Shannon Poulin, VP Data Center and Connected Systems Group and General Manager, Data Center Marketing Group for Intel gave the keynote address at Data Center World Fall on transforming the data center for a services-oriented world. Now, that was interesting enough in itself and of course it touched on SDN and cloud. But what really grabbed my attention was a focus on processor design and how decomposition of applications and the network into services and functions is changing the way processors and board-level components are designed.

You see, it turns out that one size does not fit all, and the varying resource and processing models of different types of "things" has an impact on how you put a machine together.

I mean, it's all well and good to say commoditized x86 is the future, and white box machines are going to be the basis for our virtualized data center, but the reality is that that is not a good design idea. Why? Because applications are not switches - and vice versa.

I/O versus COMPUTE

Switches are, by their nature, highly dependent on I/O. They need a lot of it. Like Gbps of it. Because what they do is push a lot of data across the network. Applications, on the other hand, need lots and lots of memory and processing power. Because what they do is mostly processing lots of user requests, each of which eats up memory. What Poulin discussed in his keynote was this diversity was not going unnoticed, and that Intel was working on processor and board design that specifically addressed the unique needs of networks and applications.

What's important for folks to recognize - and take into consideration - in the meantime is that one size does not fit all and that the pipe dream of a commoditized x86-based "fabric" of resources isn't necessarily going to work. It doesn't work as a "resource fabric" for both network and applications because the compute and network needs are vastly different for network functions and applications.

Which means no matter what you do, you can't have a homogenized resource fabric in the data center from which to provision willy nilly for both network and applications. You need specific sets of resources designated for high I/O functions and others for high processing and memory usage. 

And, just to throw a wrench into the works, you've also got to consider that many "network" services aren't as "networky" as they are "application". They're in the middle, layer 4-7 services like application acceleration, load balancing, firewalling and application security.
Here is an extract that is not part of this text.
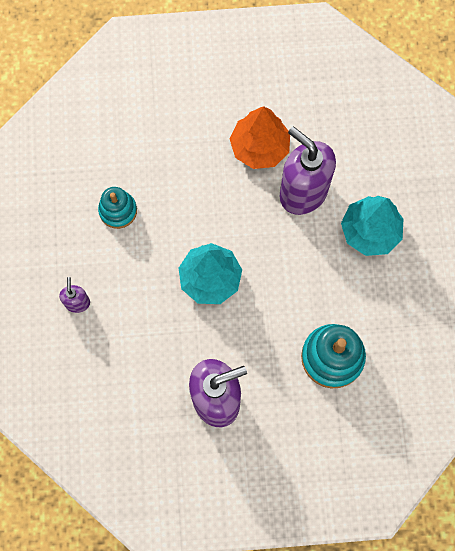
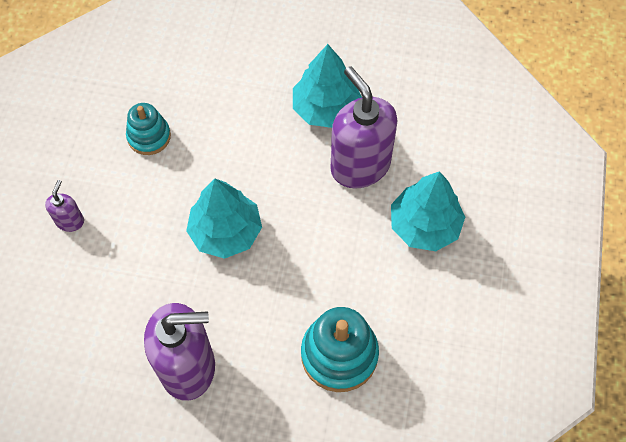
camera: 15 degrees right, 10 degrees down
orange tree [230,106,290,169] -> turquoise tree [293,44,362,128]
These are high I/O, yes, but they're also compute intensive, performing a variety of processing on data traversing the network.

 

This was somewhat glossed over in Poulin's keynote. The focus on network versus compute is easier, after all, because there's a clear delineation between the two. Layer 4-7 services, though key to modern data centers, are more difficult to bucketize in terms of compute and I/O required.

Depending on what the application service (l4-7) is focused on - an application delivery firewall needs a lot of I/O to defend against network and application DDoS while a web application firewall needs lots of processing power to scan and evaluate data for threats - each of them may have different needs in terms of compute and network resources as well.
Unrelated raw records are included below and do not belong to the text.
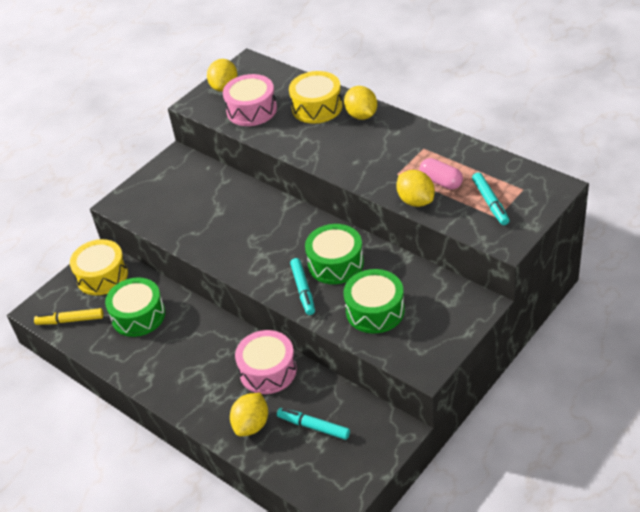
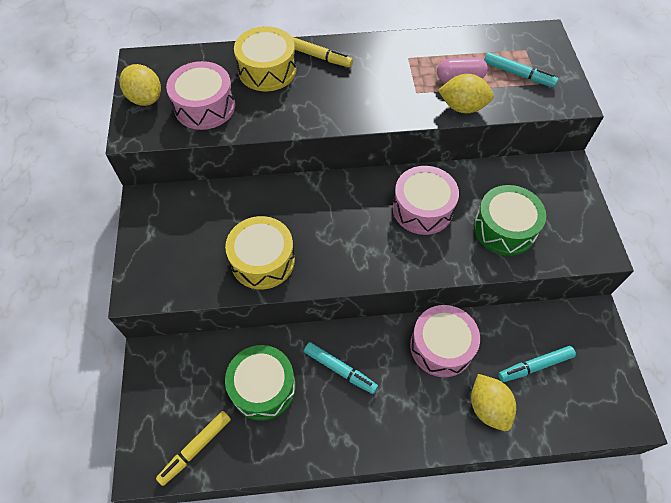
camera: 50 degrees left, 15 degrees up
yellow drum [70,239,128,295] -> yellow drum moved to [225,216,295,289]
turquoise marker [290,258,315,315] -> turquoise marker moved to [304,342,378,394]
green drum [305,224,364,284] -> pink drum [393,166,459,235]
yellow lemon [344,86,377,120] -> yellow marker [292,37,353,67]

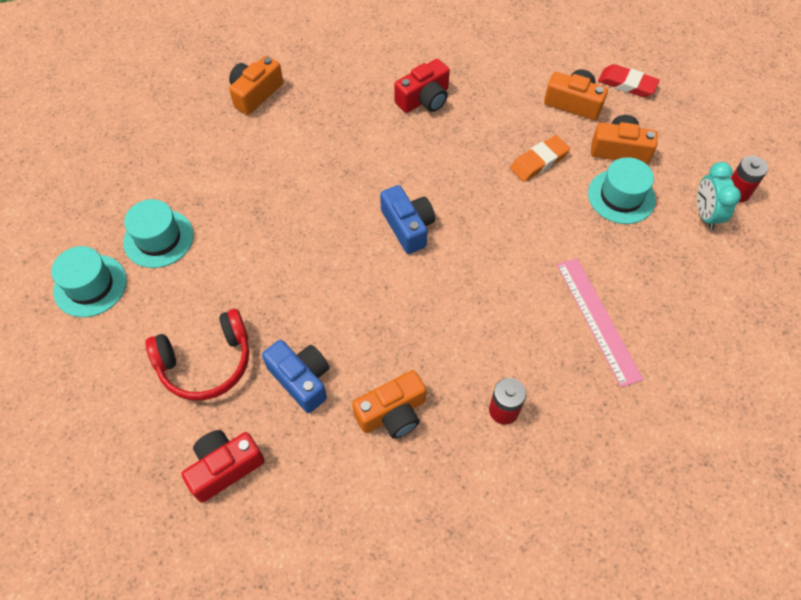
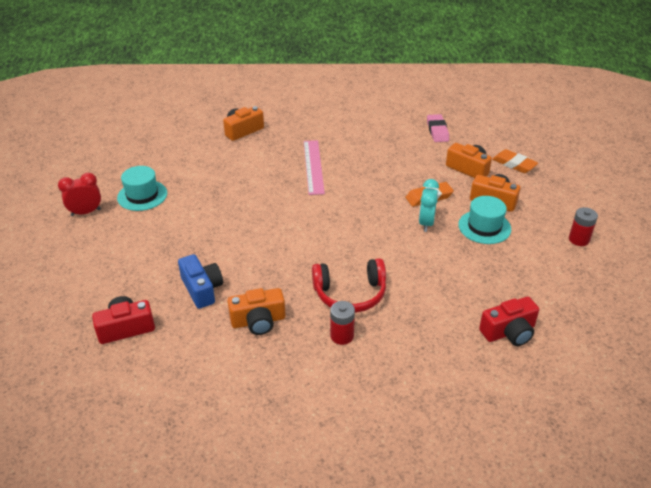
camera: 15 degrees right, 20 degrees down
turquoise hat [51,246,127,317] -> red clock [58,173,101,216]
red headphones [145,309,249,400] -> red headphones moved to [312,258,386,313]
blue camera [380,185,435,254] -> none
red camera [394,59,450,113] -> red camera moved to [479,297,539,346]
pink ruler [557,258,644,387] -> pink ruler moved to [304,140,325,195]
red eraser [598,64,660,97] -> orange eraser [492,149,538,173]
turquoise clock [697,162,741,230] -> turquoise clock moved to [419,179,439,232]
none -> pink eraser [427,114,449,142]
What I heard from Poulin is that Intel recognizes this, and is focusing resources on developing board level components like processors that are specifically designed to address the unique processing and network needs of both application services and network functions.

What I didn't hear was how such processors and components would address the unique needs of all the services and functions that fall in the middle, for which "general purpose" is not a good fit, but neither is a network-heavy or compute-heavy system. Indeed, the changing landscape in application architecture - the decomposition into services and an API layer over data approach - is changing applications, too. An API focused on data access is much more network (I/O) heavy than is a traditional web application.

I'm all for specialization as a means to overcome limitations inherent in general purpose compute when tasked with specialized functions, but let's not overlook that one size does not fit all. We're going to need (for the foreseeable future, anyway) pools (and/or fabrics) made of resources appropriate to the workloads for which they will be primarily responsible.